Master 2 internship: Regulations of splicing factor U2AF2 in normal and cancer cell

Le stage M2 se déroulera au sein du laboratoire « Structure – Activité des Biomolécules Normales et Pathologiques » (U1204 de l’INSERM) situé à l’Université d’Evry. Cette unité de recherche utilise des techniques innovantes de biologie moléculaire, de microscopie et de biologie cellulaire pour identifier et caractériser les mécanismes impliqués dans la formation et les fonctions des complexes macromoléculaires et leurs déficits associés notamment aux maladies neurodégénératives et au cancer.

Splicing is a key step in RNA maturation during which intervening sequences (introns) are deleted to produce mature RNA [1]. It is an essential step in gene expression. Furthermore, alternative splicing is the basis of numerous regulations and generates a proteome complexity specific to each cell type.

Defects in RNA splicing generally have severe consequences for protein expression and are associated with numerous genetic diseases and cancers. Indeed, mutations in RNA sequences recognized by the splicing machinery (the spliceosome) are frequently the cause of genetic diseases. Furthermore, mutations in splicing factors are associated with the development of multiple cancers [2]. However, the mechanism of splicing and its disease-associated defects are still poorly characterized.

Splicing defects associated with cancer most often affect the initial step of spliceosome formation, during which splice sites are determined [3]. This step involves a complex network of interactions between different splicing factors. Among these factors, U2AF2 plays a central role.

Our team recently demonstrated that U2AF2 acts cooperatively and forms macromolecular complexes, thus enabling the recognition of specific RNA sequences in pre-messenger RNAs [4].

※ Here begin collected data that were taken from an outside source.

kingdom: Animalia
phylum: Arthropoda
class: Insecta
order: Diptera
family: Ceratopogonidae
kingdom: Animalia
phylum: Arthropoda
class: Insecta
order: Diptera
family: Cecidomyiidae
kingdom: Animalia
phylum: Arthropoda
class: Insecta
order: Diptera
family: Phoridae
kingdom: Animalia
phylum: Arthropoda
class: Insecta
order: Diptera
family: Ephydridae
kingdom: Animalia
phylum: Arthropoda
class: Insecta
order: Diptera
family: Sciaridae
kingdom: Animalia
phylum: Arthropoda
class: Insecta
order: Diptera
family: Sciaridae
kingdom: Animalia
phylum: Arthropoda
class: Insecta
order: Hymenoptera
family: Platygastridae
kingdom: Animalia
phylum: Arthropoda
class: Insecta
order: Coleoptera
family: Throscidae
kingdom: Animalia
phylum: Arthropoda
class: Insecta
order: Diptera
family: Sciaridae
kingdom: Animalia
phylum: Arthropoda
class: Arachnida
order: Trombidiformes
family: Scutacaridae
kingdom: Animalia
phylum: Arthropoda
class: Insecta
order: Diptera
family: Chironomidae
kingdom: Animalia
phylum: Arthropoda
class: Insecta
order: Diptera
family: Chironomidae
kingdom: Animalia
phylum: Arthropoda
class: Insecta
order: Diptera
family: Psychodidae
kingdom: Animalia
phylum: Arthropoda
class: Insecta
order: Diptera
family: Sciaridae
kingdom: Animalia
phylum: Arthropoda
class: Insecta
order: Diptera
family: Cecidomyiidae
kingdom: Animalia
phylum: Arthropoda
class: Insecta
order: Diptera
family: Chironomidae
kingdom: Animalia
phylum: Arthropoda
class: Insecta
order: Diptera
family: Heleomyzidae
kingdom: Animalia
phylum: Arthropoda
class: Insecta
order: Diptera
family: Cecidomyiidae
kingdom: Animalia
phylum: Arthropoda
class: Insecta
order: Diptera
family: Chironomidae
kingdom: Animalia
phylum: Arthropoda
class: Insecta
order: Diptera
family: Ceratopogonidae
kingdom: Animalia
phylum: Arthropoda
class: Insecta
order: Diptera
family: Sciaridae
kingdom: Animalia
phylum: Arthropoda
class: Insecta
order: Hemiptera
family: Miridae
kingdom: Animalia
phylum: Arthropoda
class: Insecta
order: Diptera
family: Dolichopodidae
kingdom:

Furthermore, using in vivo labeling technics, we have identified a set of novel proteins interacting with U2AF2. In this context, the internship project will aim to characterize these interactions and their implications in the control of U2AF2-dependent alternative splicing and in cancers.

This internship will be carried out within the "Molecular Interactions during Spliceosome Assembly" team, whose work aims to understand the molecular interactions that guide the recognition of pre-messenger RNA splice sites. For these studies, we implement biochemistry, molecular, and cellular biology techniques, combined with bioinformatics analyses of transcriptomes.

The team is part of the SABNP laboratory, which specializes in the study of RNA-protein interactions involved in gene expression.

1 Wilkinson ME, Charenton C & Nagai K (2020) RNA Splicing by the Spliceosome. Annu Rev Biochem 89, 359–388.

2 Scotti MM & Swanson MS (2016) RNA mis-splicing in disease. Nat Rev Genet 17, 19–32.

3 Bonnal SC, López-Oreja I & Valcárcel J (2020) Roles and mechanisms of alternative splicing in cancer - implications for care. Nat Rev Clin Oncol 17, 457–474.

4 Tari M, Manceau V, de Matha Salone J, Kobayashi A, Pastré D & Maucuer A (2019) U2AF65 assemblies drive sequence-specific splice site recognition. EMBO Rep 20, e47604.

Candidate profile: molecular biology, cell biology, biochemistry, or bioinformatics.